Burrendong Dam has three times been recorded at a critically low level of 1.5% in drought. Contrastingly, however, Burrendong has mitigated potentially devastating floods downstream by using its flood capacity and releasing water in accordance with downstream tributary flows, safely reaching 160% of capacity in 1990 and 152.8% in 2010. In January 2020, the lake was again reported to be at 1.6% level.

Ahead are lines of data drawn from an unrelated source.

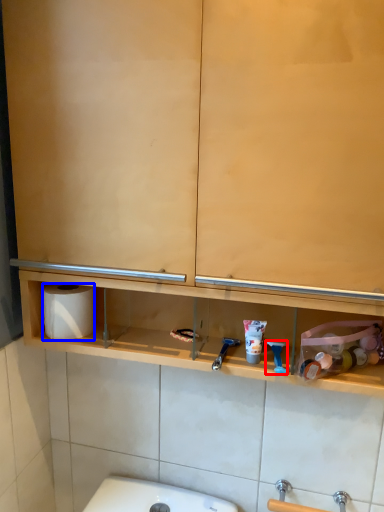
Question: Which of the following is the closest to the observer, shower (highlighted by a red box) or toilet paper (highlighted by a blue box)?

Choices:
 (A) shower
 (B) toilet paper

Answer: (A)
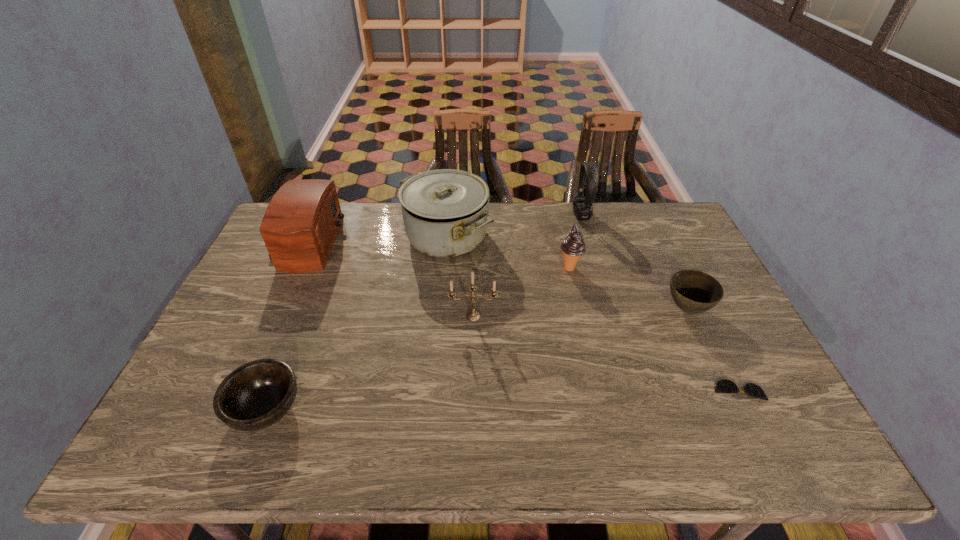
Where is `free spot located on the front-facing side of the sixth object from left to right`? free spot located on the front-facing side of the sixth object from left to right is located at coordinates (545, 215).

The image size is (960, 540). What are the coordinates of `vacant space situated on the front-facing side of the sixth object from left to right` in the screenshot? It's located at (474, 215).

Where is `vacant space located 0.110m on the right of the saucepan`? The height and width of the screenshot is (540, 960). vacant space located 0.110m on the right of the saucepan is located at coordinates (525, 237).

Where is `vacant region located 0.340m on the front-facing side of the radio receiver`? This screenshot has width=960, height=540. vacant region located 0.340m on the front-facing side of the radio receiver is located at coordinates [x=441, y=243].

Image resolution: width=960 pixels, height=540 pixels. I want to click on free space located 0.230m on the right of the candle, so (579, 316).

Locate an element on the screen. The width and height of the screenshot is (960, 540). blank area located 0.120m on the left of the fifth object from left to right is located at coordinates (519, 267).

Where is `free space located 0.300m on the front of the farther bowl`? The width and height of the screenshot is (960, 540). free space located 0.300m on the front of the farther bowl is located at coordinates (742, 427).

Find the location of a particular element. The width and height of the screenshot is (960, 540). vacant point located 0.130m on the back of the left bowl is located at coordinates (295, 337).

Find the location of a particular element. This screenshot has height=540, width=960. blank space located 0.210m on the back of the shortest object is located at coordinates (703, 318).

Locate an element on the screen. The width and height of the screenshot is (960, 540). headset that is at the far edge is located at coordinates (583, 207).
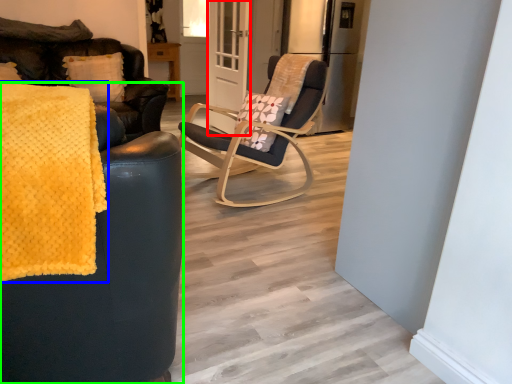
Question: Considering the real-world distances, which object is closest to screen door (highlighted by a red box)? blanket (highlighted by a blue box) or chair (highlighted by a green box).

Choices:
 (A) blanket
 (B) chair

Answer: (B)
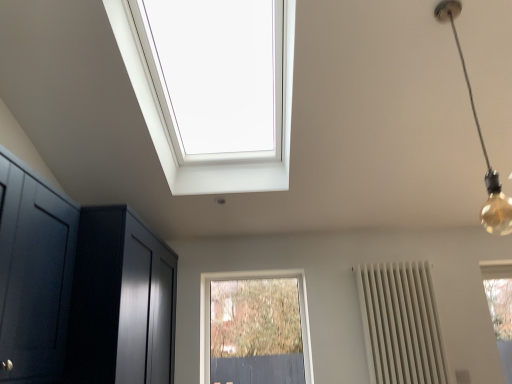
Question: From a real-world perspective, relative to white matte radiator at right, is glossy dark wood dresser at left vertically above or below?

Choices:
 (A) below
 (B) above

Answer: (B)

Question: Is glossy dark wood dresser at left spatially inside white matte radiator at right, or outside of it?

Choices:
 (A) outside
 (B) inside

Answer: (A)

Question: Which is nearer to the gold bulb at upper right?

Choices:
 (A) clear glass window at center
 (B) glossy dark wood dresser at left
 (C) white matte radiator at right

Answer: (C)

Question: Which of these objects is positioned farthest from the clear glass window at center?

Choices:
 (A) glossy dark wood dresser at left
 (B) gold bulb at upper right
 (C) white matte radiator at right

Answer: (B)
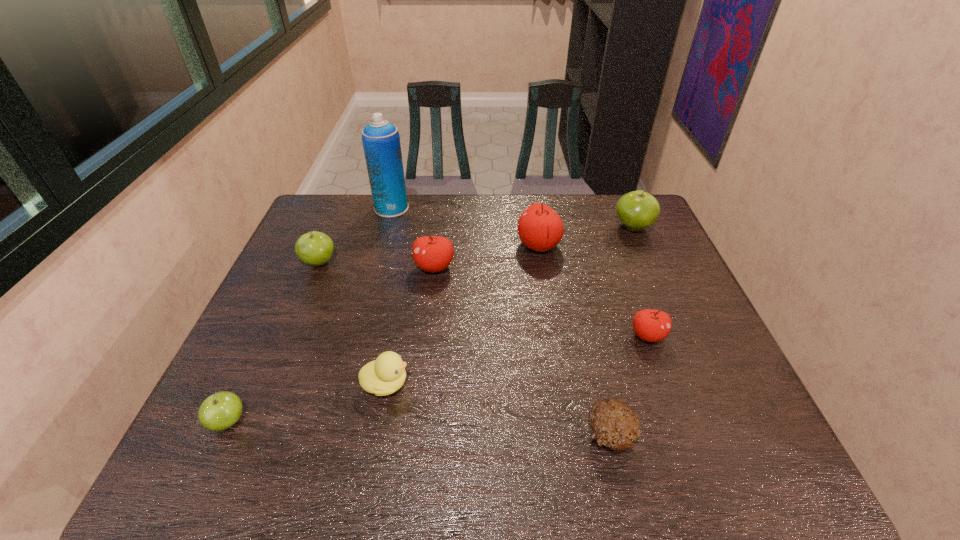
You are a GUI agent. You are given a task and a screenshot of the screen. Output one action in this format:
    pyautogui.click(x=<x>, y=<y>)
    Task: Click on the aerosol can
    
    Given the screenshot: What is the action you would take?
    pyautogui.click(x=381, y=142)

This screenshot has width=960, height=540. I want to click on the third apple from right to left, so click(x=540, y=228).

The width and height of the screenshot is (960, 540). What are the coordinates of `the second red apple from left to right` in the screenshot? It's located at (540, 228).

The image size is (960, 540). Identify the location of the biggest green apple. (637, 210).

This screenshot has height=540, width=960. I want to click on the rightmost green apple, so click(x=637, y=210).

Identify the location of the fourth apple from right to left. The height and width of the screenshot is (540, 960). (431, 253).

Where is `the leftmost red apple`? the leftmost red apple is located at coordinates (431, 253).

Identify the location of the second smallest green apple. This screenshot has height=540, width=960. (314, 248).

Find the location of a particular element. The height and width of the screenshot is (540, 960). the seventh farthest object is located at coordinates (385, 375).

Where is `duckling`? duckling is located at coordinates (385, 375).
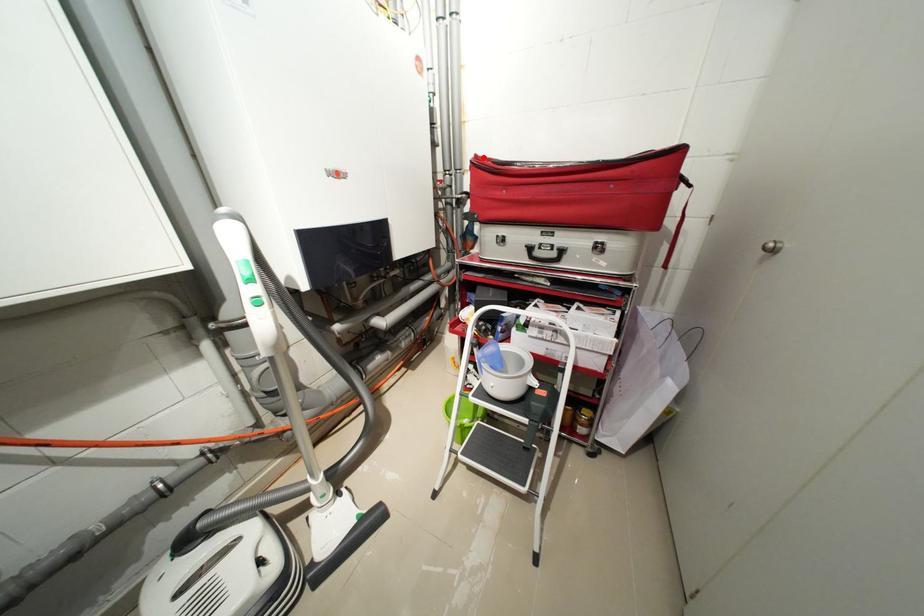
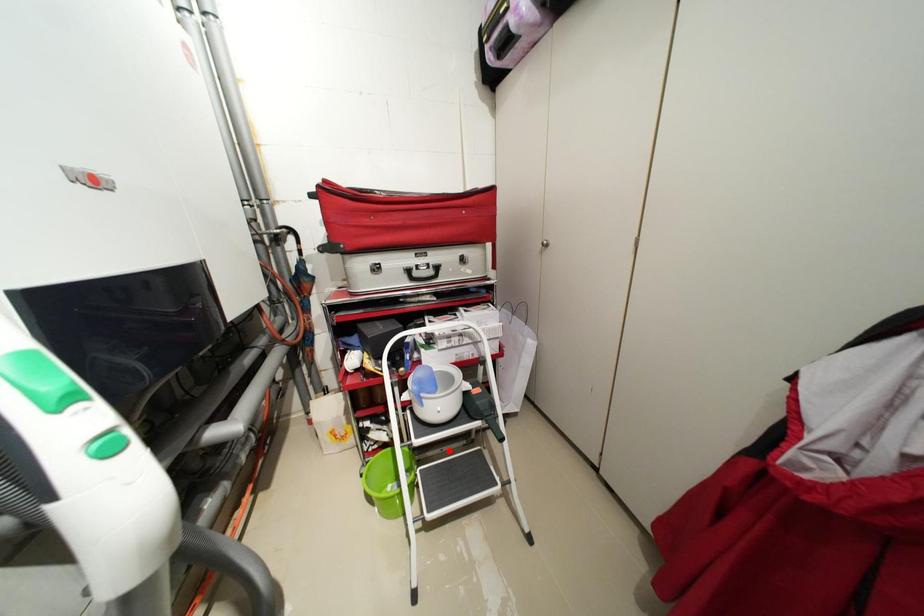
I am providing you with two images of the same scene from different viewpoints. A red point is marked on the first image and another point is marked on the second image. Is the marked point in image1 the same physical position as the marked point in image2?

No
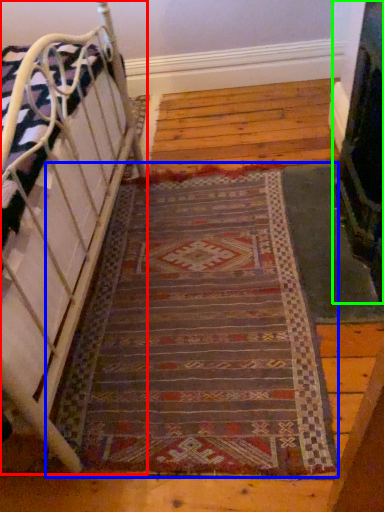
Question: Estimate the real-world distances between objects in this image. Which object is closer to furniture (highlighted by a red box), mat (highlighted by a blue box) or fireplace (highlighted by a green box)?

Choices:
 (A) mat
 (B) fireplace

Answer: (A)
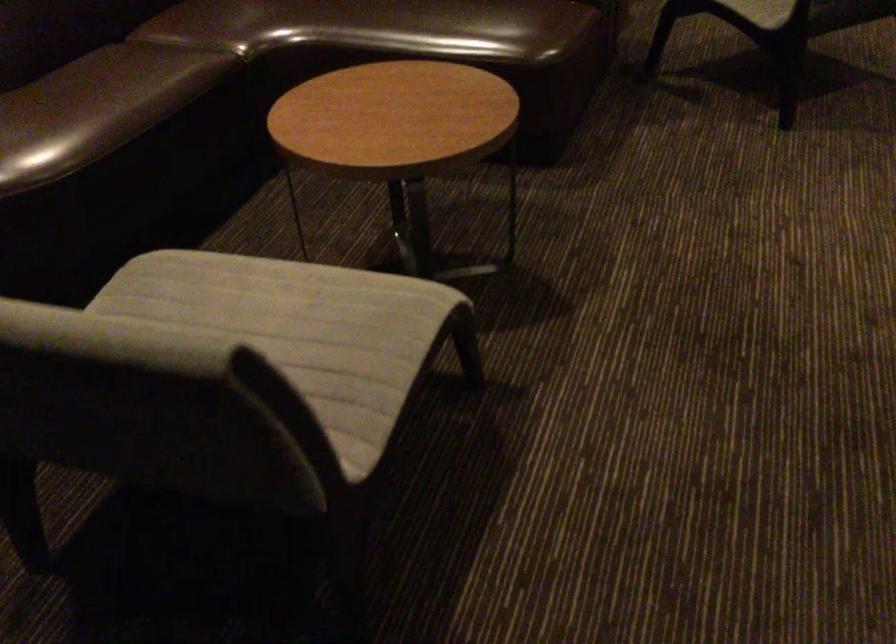
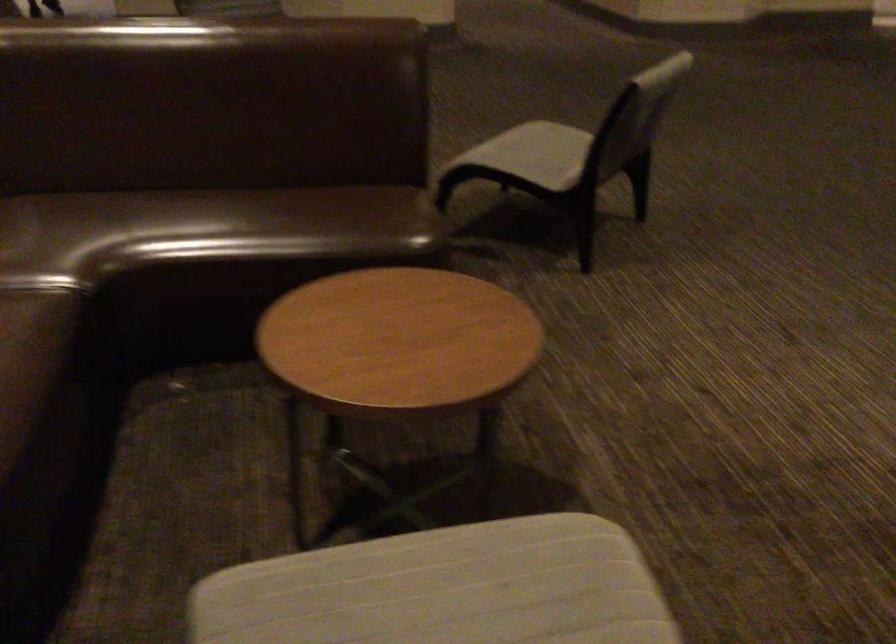
Question: The camera is either moving clockwise (left) or counter-clockwise (right) around the object. The first image is from the beginning of the video and the second image is from the end. Is the camera moving left or right when shooting the video?

Choices:
 (A) Left
 (B) Right

Answer: (A)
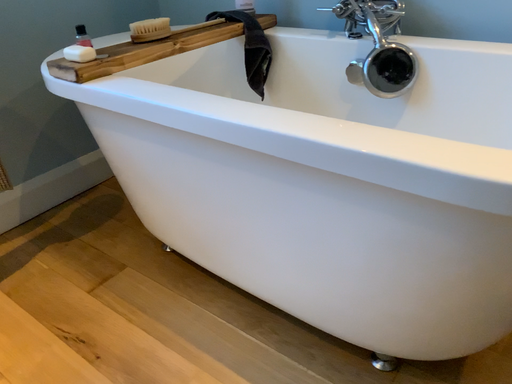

The A$32 million first phase of a major upgrade began in 2010 and is expected to be completed during 2015. This project will bring the dam up to modern safety standards including the raising of the main dam wall and saddle dam by 1.8 m as well as modifications to the existing spillway, complemented by construction of an auxiliary spillway and fuse plug.

===Power generation===
A hydro-electric power station generates up to 19 MW of electricity from the flow of the water leaving Burrendong Dam. The average output is 50.9 GWh per annum. The station was completed in August 1996 and was officially opened on 9 February 1999 by the Premier of New South Wales, Bob Carr. At the time, the facility was operated by Power Facilities Pty Limited; and is now managed by AGL Energy.

An 800 megawatt, 15 hour (11,900 MWh) pumped-storage hydroelectricity project east of the lake (but not using the lake) won a state tender in early 2025. Two new reservoirs are to be built, with a height difference of 350 meters. Cost may be AUD1.8 billion.